_Texte fourni_:
C’est dans ce contexte que nous entrons dans le temps liturgique de l’Avent.
L’être humain aime bien ce qui est nouveau ; il adore les commencements de périodes de bonheur ; il est ébloui, transformé, rien qu’en regardant un enfant qui vient de naître.
La nouvelle année liturgique est appelée année B, au cours de laquelle l’évangile de Marc est proclamé à la liturgie une bonne partie des dimanches.
Au fait, qui a lu l’évangile de Marc en entier, du début à la fin ? Celui qui ne l’a jamais fait pourrait essayer.
Que dit Marc en ce premier dimanche de l’année liturgique, appelé le premier dimanche de l’Avent ? Jésus disait à ses disciples : Prenez garde, restez éveillés : car vous ne savez pas quand ce sera le moment. C’est comme un homme parti en voyage : en quittant sa maison, il a donné tout pouvoir à ses serviteurs, fixé à chacun son travail, et demandé au portier de veiller. Veillez donc, car vous ne savez pas quand vient le maître de la maison, le soir ou à minuit, au chant du coq ou le matin ; s’il arrive à l’improviste, il ne faudrait pas qu’il vous trouve endormis. Ce que je vous dis là, je le dis à tous : Veillez ! (Marc 13,33-37)

_Contenu des données_:
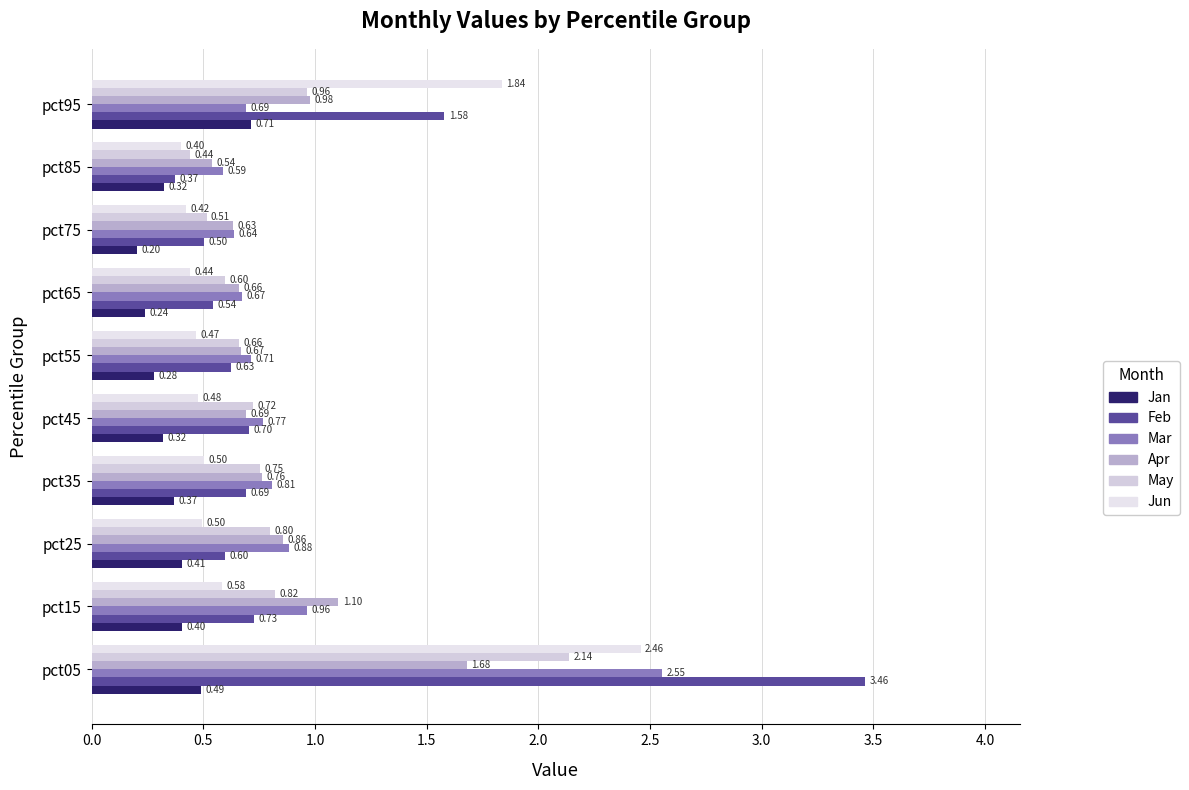

What is the sum of all Apr values?

8.6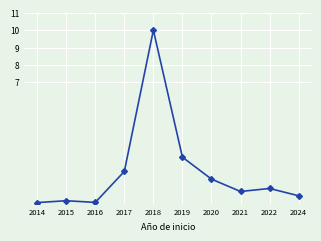

True or false: the data shows 0.9 at 2022.

True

_Exercices_:
- A) Traduisez en anglais la phrase suivante du texte sur l'Avent : « La nouvelle année liturgique est appelée année B, au cours de laquelle l'évangile de Marc est proclamé à la liturgie une bonne partie des dimanches. »
- B) Répondez brièvement, d'après le texte sur l'Avent :
(i) Quel nom porte la nouvelle année liturgique ?
(ii) Comment appelle-t-on le premier dimanche de l'année liturgique ?
(iii) Dans les paroles de Jésus, à qui l'homme parti en voyage demande-t-il de veiller ?
- C) Prolongez le texte sur l'Avent à partir de sa dernière phrase.
Les données n'ont aucun rapport avec le texte sur l'Avent.

_Réponses attendues_:
- A) The new liturgical year is called Year B, during which the Gospel of Mark is proclaimed in the liturgy on a good many Sundays.

- B)
(i) Elle est appelée année B.
(ii) On l'appelle le premier dimanche de l'Avent.
(iii) Il le demande au portier.

- C)
Il ne s’agit pas de veiller pour ne pas s’endormir. Ce n’est pas une lutte contre le sommeil. C’est attendre le retour du maître de la maison, de l’homme parti en voyage.
De qui parle-t-on ? Du Christ ressuscité, qui est monté au ciel, assis à la droite du Père. Le Christ vient à la fin des temps. Il vient à notre rencontre. Tout ce que nous faisons, programmons, réalisons, projetons, a un horizon : le Seigneur vient ! Je l’attends, je veille, je prépare son retour.
Dans la deuxième lecture de ce dimanche, nous avons une lettre de l’apôtre Paul, la première aux Corinthiens.
Au fait, qui a lu une lettre de Paul en entier, du début à la fin ? Oh ! C’est difficile, c’est compliqué, à quoi cela sert-il ? On n’est plus au temps de Paul !
Lisons un tout petit passage : Le témoignage rendu au Christ s’est établi fermement parmi vous. Ainsi, aucun don de grâce ne vous manque, à vous qui attendez de voir se révéler notre Seigneur Jésus Christ. C’est lui qui vous fera tenir fermement jusqu’au bout, et vous serez sans reproche au jour de notre Seigneur Jésus Christ. Car Dieu est fidèle, lui qui vous a appelés à vivre en communion avec son Fils, Jésus Christ notre Seigneur (1 Corinthiens 1,6-9).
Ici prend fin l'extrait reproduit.